UDULA, Inde, 02 juillet (IPS) – Par une chaude matinée de mai, Gajendra Madhei, un agriculteur du village de Mamudiya, arrive au bazar local d’Udula, une ville du district de Mayurbhanj en Odisha. Il expose des fourmis tisserandes rouges fraîchement capturées, connues localement sous le nom de kai pimpudi, dans le marché tribal animé.

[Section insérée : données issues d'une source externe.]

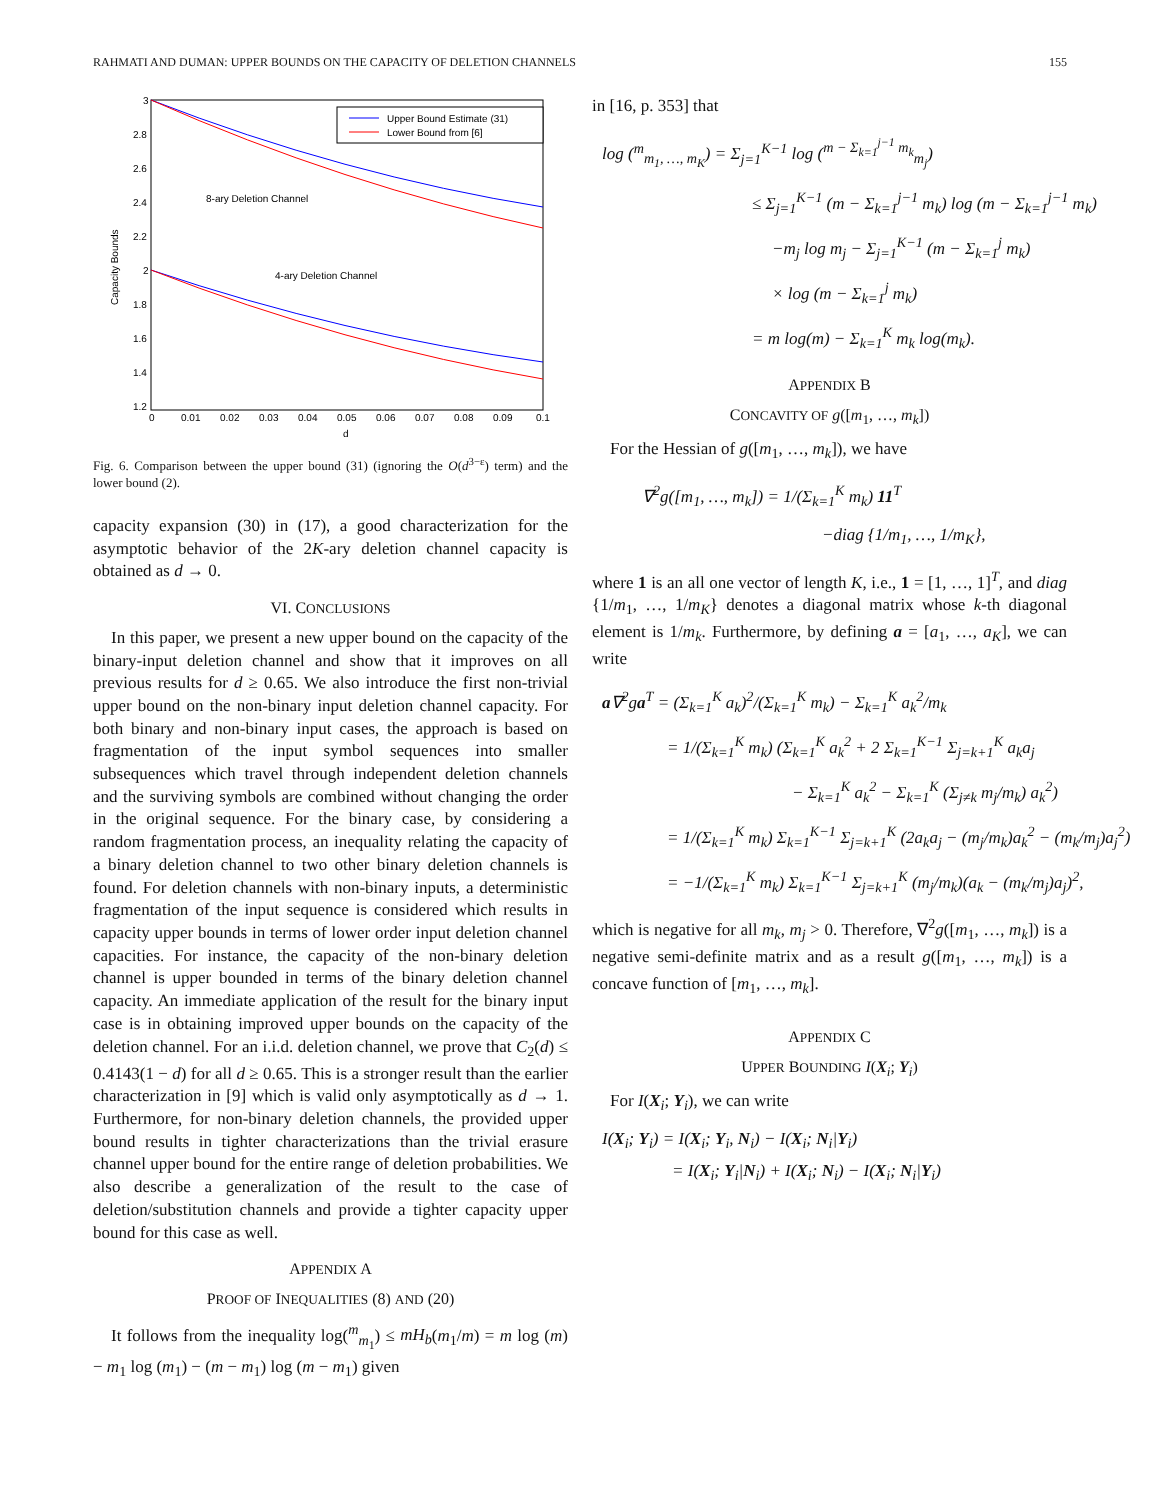RAHMATI AND DUMAN: UPPER BOUNDS ON THE CAPACITY OF DELETION CHANNELS 155
3
2.8
2.6
2.4
2.2
2
1.8
1.6
1.4
1.2
0
0.01
0.02
0.03
0.04
0.05
0.06
0.07
0.08
0.09
0.1
d
Capacity Bounds
Upper Bound Estimate (31)
Lower Bound from [6]
8-ary Deletion Channel
4-ary Deletion Channel
Fig. 6. Comparison between the upper bound (31) (ignoring the O(d<sup>3−ε</sup>) term) and the lower bound (2).
capacity expansion (30) in (17), a good characterization for the asymptotic behavior of the 2K-ary deletion channel capacity is obtained as d → 0.
VI. CONCLUSIONS
In this paper, we present a new upper bound on the capacity of the binary-input deletion channel and show that it improves on all previous results for d ≥ 0.65. We also introduce the first non-trivial upper bound on the non-binary input deletion channel capacity. For both binary and non-binary input cases, the approach is based on fragmentation of the input symbol sequences into smaller subsequences which travel through independent deletion channels and the surviving symbols are combined without changing the order in the original sequence. For the binary case, by considering a random fragmentation process, an inequality relating the capacity of a binary deletion channel to two other binary deletion channels is found. For deletion channels with non-binary inputs, a deterministic fragmentation of the input sequence is considered which results in capacity upper bounds in terms of lower order input deletion channel capacities. For instance, the capacity of the non-binary deletion channel is upper bounded in terms of the binary deletion channel capacity. An immediate application of the result for the binary input case is in obtaining improved upper bounds on the capacity of the deletion channel. For an i.i.d. deletion channel, we prove that C<sub>2</sub>(d) ≤ 0.4143(1 − d) for all d ≥ 0.65. This is a stronger result than the earlier characterization in [9] which is valid only asymptotically as d → 1. Furthermore, for non-binary deletion channels, the provided upper bound results in tighter characterizations than the trivial erasure channel upper bound for the entire range of deletion probabilities. We also describe a generalization of the result to the case of deletion/substitution channels and provide a tighter capacity upper bound for this case as well.
APPENDIX A
PROOF OF INEQUALITIES (8) AND (20)
It follows from the inequality log(<sup>m</sup><sub>m<sub>1</sub></sub>) ≤ mH<sub>b</sub>(m<sub>1</sub>/m) = m log (m) − m<sub>1</sub> log (m<sub>1</sub>) − (m − m<sub>1</sub>) log (m − m<sub>1</sub>) given
in [16, p. 353] that
log (<sup>m</sup><sub>m<sub>1</sub>, …, m<sub>K</sub></sub>) = Σ<sub>j=1</sub><sup>K−1</sup> log (<sup>m − Σ<sub>k=1</sub><sup>j−1</sup> m<sub>k</sub></sup><sub>m<sub>j</sub></sub>)
≤ Σ<sub>j=1</sub><sup>K−1</sup> (m − Σ<sub>k=1</sub><sup>j−1</sup> m<sub>k</sub>) log (m − Σ<sub>k=1</sub><sup>j−1</sup> m<sub>k</sub>)
−m<sub>j</sub> log m<sub>j</sub> − Σ<sub>j=1</sub><sup>K−1</sup> (m − Σ<sub>k=1</sub><sup>j</sup> m<sub>k</sub>)
× log (m − Σ<sub>k=1</sub><sup>j</sup> m<sub>k</sub>)
= m log(m) − Σ<sub>k=1</sub><sup>K</sup> m<sub>k</sub> log(m<sub>k</sub>).
APPENDIX B
CONCAVITY OF g([m<sub>1</sub>, …, m<sub>k</sub>])
For the Hessian of g([m<sub>1</sub>, …, m<sub>k</sub>]), we have
∇<sup>2</sup>g([m<sub>1</sub>, …, m<sub>k</sub>]) = 1/(Σ<sub>k=1</sub><sup>K</sup> m<sub>k</sub>) 11<sup>T</sup>
−diag {1/m<sub>1</sub>, …, 1/m<sub>K</sub>},
where 1 is an all one vector of length K, i.e., 1 = [1, …, 1]<sup>T</sup>, and diag {1/m<sub>1</sub>, …, 1/m<sub>K</sub>} denotes a diagonal matrix whose k-th diagonal element is 1/m<sub>k</sub>. Furthermore, by defining a = [a<sub>1</sub>, …, a<sub>K</sub>], we can write
a∇<sup>2</sup>ga<sup>T</sup> = (Σ<sub>k=1</sub><sup>K</sup> a<sub>k</sub>)<sup>2</sup>/(Σ<sub>k=1</sub><sup>K</sup> m<sub>k</sub>) − Σ<sub>k=1</sub><sup>K</sup> a<sub>k</sub><sup>2</sup>/m<sub>k</sub>
= 1/(Σ<sub>k=1</sub><sup>K</sup> m<sub>k</sub>) (Σ<sub>k=1</sub><sup>K</sup> a<sub>k</sub><sup>2</sup> + 2 Σ<sub>k=1</sub><sup>K−1</sup> Σ<sub>j=k+1</sub><sup>K</sup> a<sub>k</sub>a<sub>j</sub>
− Σ<sub>k=1</sub><sup>K</sup> a<sub>k</sub><sup>2</sup> − Σ<sub>k=1</sub><sup>K</sup> (Σ<sub>j≠k</sub> m<sub>j</sub>/m<sub>k</sub>) a<sub>k</sub><sup>2</sup>)
= 1/(Σ<sub>k=1</sub><sup>K</sup> m<sub>k</sub>) Σ<sub>k=1</sub><sup>K−1</sup> Σ<sub>j=k+1</sub><sup>K</sup> (2a<sub>k</sub>a<sub>j</sub> − (m<sub>j</sub>/m<sub>k</sub>)a<sub>k</sub><sup>2</sup> − (m<sub>k</sub>/m<sub>j</sub>)a<sub>j</sub><sup>2</sup>)
= −1/(Σ<sub>k=1</sub><sup>K</sup> m<sub>k</sub>) Σ<sub>k=1</sub><sup>K−1</sup> Σ<sub>j=k+1</sub><sup>K</sup> (m<sub>j</sub>/m<sub>k</sub>)(a<sub>k</sub> − (m<sub>k</sub>/m<sub>j</sub>)a<sub>j</sub>)<sup>2</sup>,
which is negative for all m<sub>k</sub>, m<sub>j</sub> > 0. Therefore, ∇<sup>2</sup>g([m<sub>1</sub>, …, m<sub>k</sub>]) is a negative semi-definite matrix and as a result g([m<sub>1</sub>, …, m<sub>k</sub>]) is a concave function of [m<sub>1</sub>, …, m<sub>k</sub>].
APPENDIX C
UPPER BOUNDING I(X<sub>i</sub>; Y<sub>i</sub>)
For I(X<sub>i</sub>; Y<sub>i</sub>), we can write
I(X<sub>i</sub>; Y<sub>i</sub>) = I(X<sub>i</sub>; Y<sub>i</sub>, N<sub>i</sub>) − I(X<sub>i</sub>; N<sub>i</sub>|Y<sub>i</sub>)
= I(X<sub>i</sub>; Y<sub>i</sub>|N<sub>i</sub>) + I(X<sub>i</sub>; N<sub>i</sub>) − I(X<sub>i</sub>; N<sub>i</sub>|Y<sub>i</sub>)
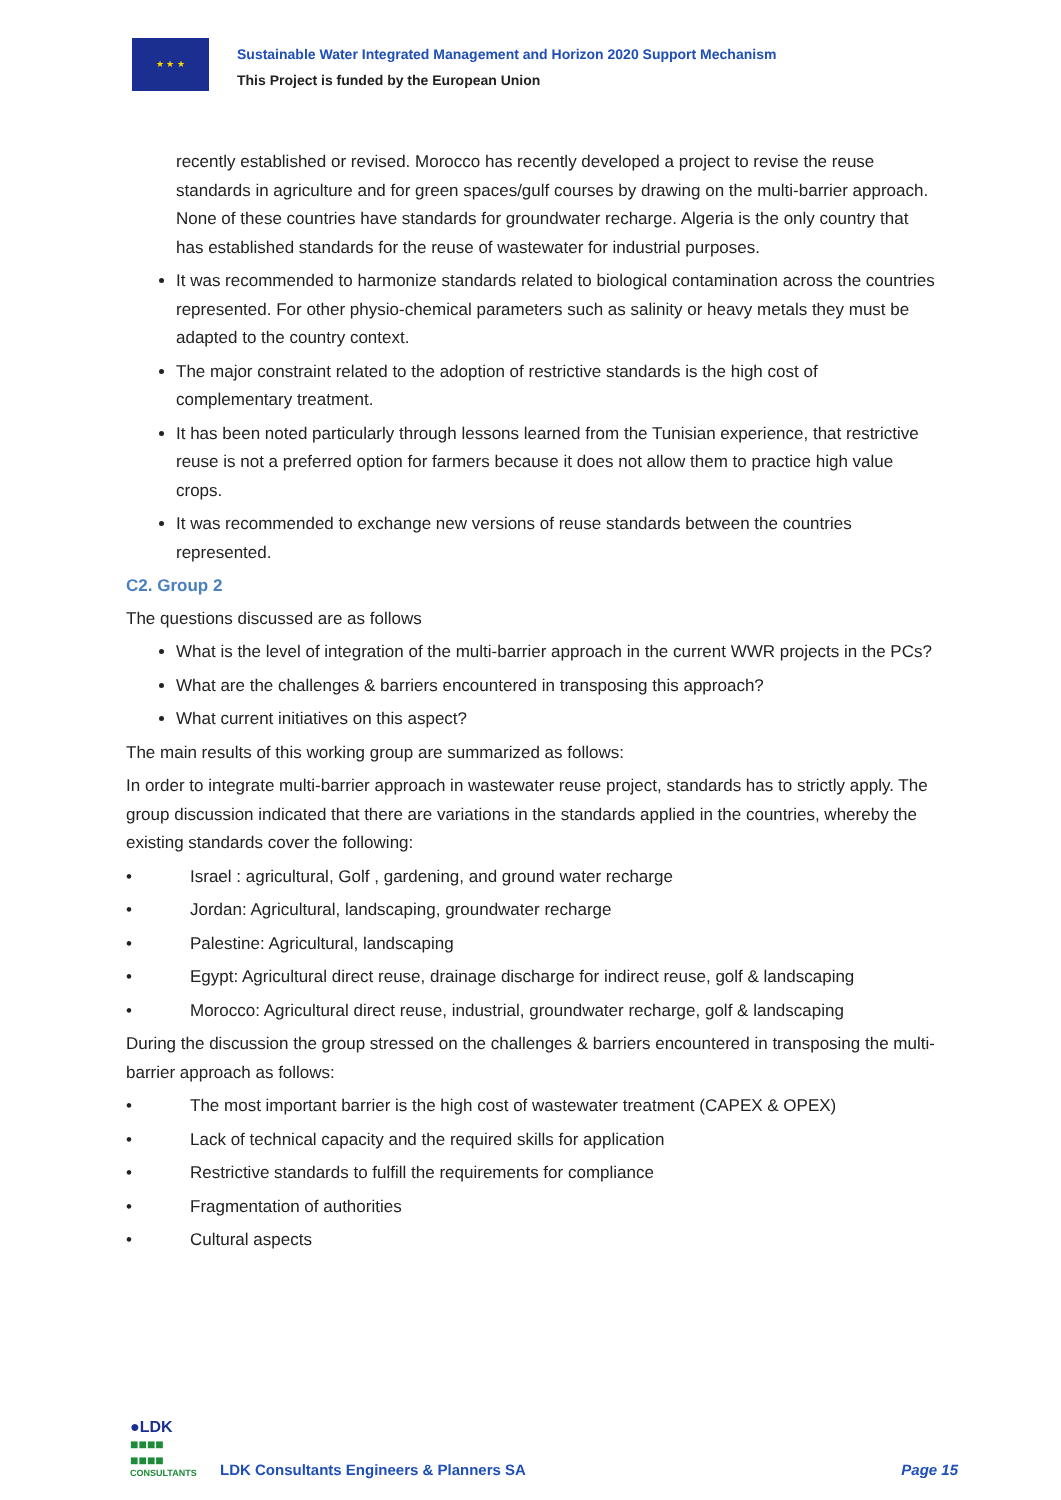★ ★ ★
Sustainable Water Integrated Management and Horizon 2020 Support Mechanism
This Project is funded by the European Union
recently established or revised. Morocco has recently developed a project to revise the reuse standards in agriculture and for green spaces/gulf courses by drawing on the multi-barrier approach. None of these countries have standards for groundwater recharge. Algeria is the only country that has established standards for the reuse of wastewater for industrial purposes.
It was recommended to harmonize standards related to biological contamination across the countries represented. For other physio-chemical parameters such as salinity or heavy metals they must be adapted to the country context.
The major constraint related to the adoption of restrictive standards is the high cost of complementary treatment.
It has been noted particularly through lessons learned from the Tunisian experience, that restrictive reuse is not a preferred option for farmers because it does not allow them to practice high value crops.
It was recommended to exchange new versions of reuse standards between the countries represented.
C2. Group 2
The questions discussed are as follows
What is the level of integration of the multi-barrier approach in the current WWR projects in the PCs?
What are the challenges & barriers encountered in transposing this approach?
What current initiatives on this aspect?
The main results of this working group are summarized as follows:
In order to integrate multi-barrier approach in wastewater reuse project, standards has to strictly apply. The group discussion indicated that there are variations in the standards applied in the countries, whereby the existing standards cover the following:
• Israel : agricultural, Golf , gardening, and ground water recharge
• Jordan: Agricultural, landscaping, groundwater recharge
• Palestine: Agricultural, landscaping
• Egypt: Agricultural direct reuse, drainage discharge for indirect reuse, golf & landscaping
• Morocco: Agricultural direct reuse, industrial, groundwater recharge, golf & landscaping
During the discussion the group stressed on the challenges & barriers encountered in transposing the multi-barrier approach as follows:
• The most important barrier is the high cost of wastewater treatment (CAPEX & OPEX)
• Lack of technical capacity and the required skills for application
• Restrictive standards to fulfill the requirements for compliance
• Fragmentation of authorities
• Cultural aspects
●LDK
■■■■
■■■■
CONSULTANTS
LDK Consultants Engineers & Planners SA
Page 15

Grâce à la récente reconnaissance du chutney Kai de Mayurbhanj, ou chutney de fourmis tisserandes rouges, avec une étiquette d’indication géographique (IG) décernée en janvier, son entreprise de vente de fourmis crues a connu une augmentation significative de sa rentabilité.
« Avant, un kilo de fourmis me rapportait environ 100 roupies, mais maintenant les prix ont grimpé en flèche. Je vends un kilo entre 600 et 700 roupies », explique-t-il. La reconnaissance de l’étiquette IG a stimulé la demande pour les fourmis et a mis en évidence leur importance nutritionnelle, auparavant négligée en tant que plat tribal.
chutney est un condiment indien savoureux consommé avec du riz ou du chapati (pain de blé). Le chutney Kai est préparé en broyant des fourmis tisserandes rouges avec des piments verts et du sel dans un mortier et un pilon en pierre.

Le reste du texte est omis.